[Dataset entries]
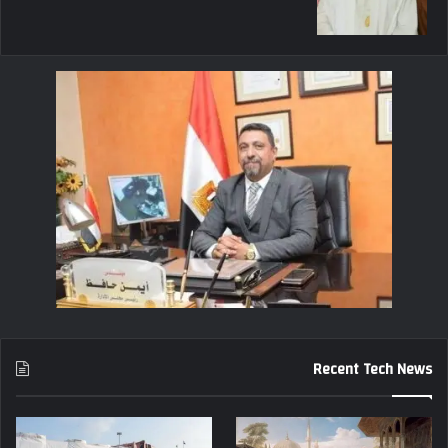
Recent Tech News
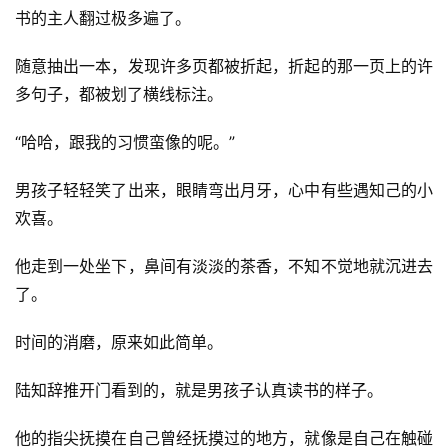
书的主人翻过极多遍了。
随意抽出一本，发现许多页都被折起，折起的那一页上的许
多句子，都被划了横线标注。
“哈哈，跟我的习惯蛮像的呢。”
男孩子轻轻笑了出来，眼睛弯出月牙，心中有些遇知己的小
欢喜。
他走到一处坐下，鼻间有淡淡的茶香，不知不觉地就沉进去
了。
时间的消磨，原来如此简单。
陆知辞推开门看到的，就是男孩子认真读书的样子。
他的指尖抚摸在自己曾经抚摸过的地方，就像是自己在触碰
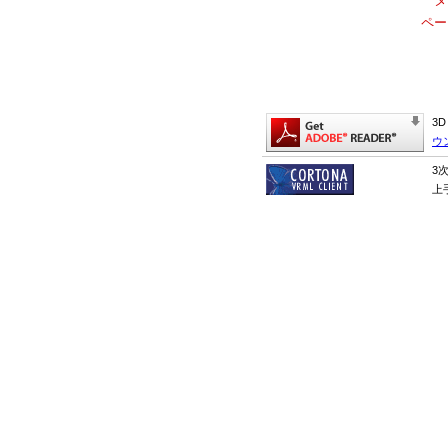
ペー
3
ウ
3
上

= Work instructions =
Copy all of the data above word for word, leaving out the pictures.

= Result below =
Recent Tech News
书的主人翻过极多遍了。
随意抽出一本，发现许多页都被折起，折起的那一页上的许
多句子，都被划了横线标注。
“哈哈，跟我的习惯蛮像的呢。”
男孩子轻轻笑了出来，眼睛弯出月牙，心中有些遇知己的小
欢喜。
他走到一处坐下，鼻间有淡淡的茶香，不知不觉地就沉进去
了。
时间的消磨，原来如此简单。
陆知辞推开门看到的，就是男孩子认真读书的样子。
他的指尖抚摸在自己曾经抚摸过的地方，就像是自己在触碰
ペー
3
ウ
3
上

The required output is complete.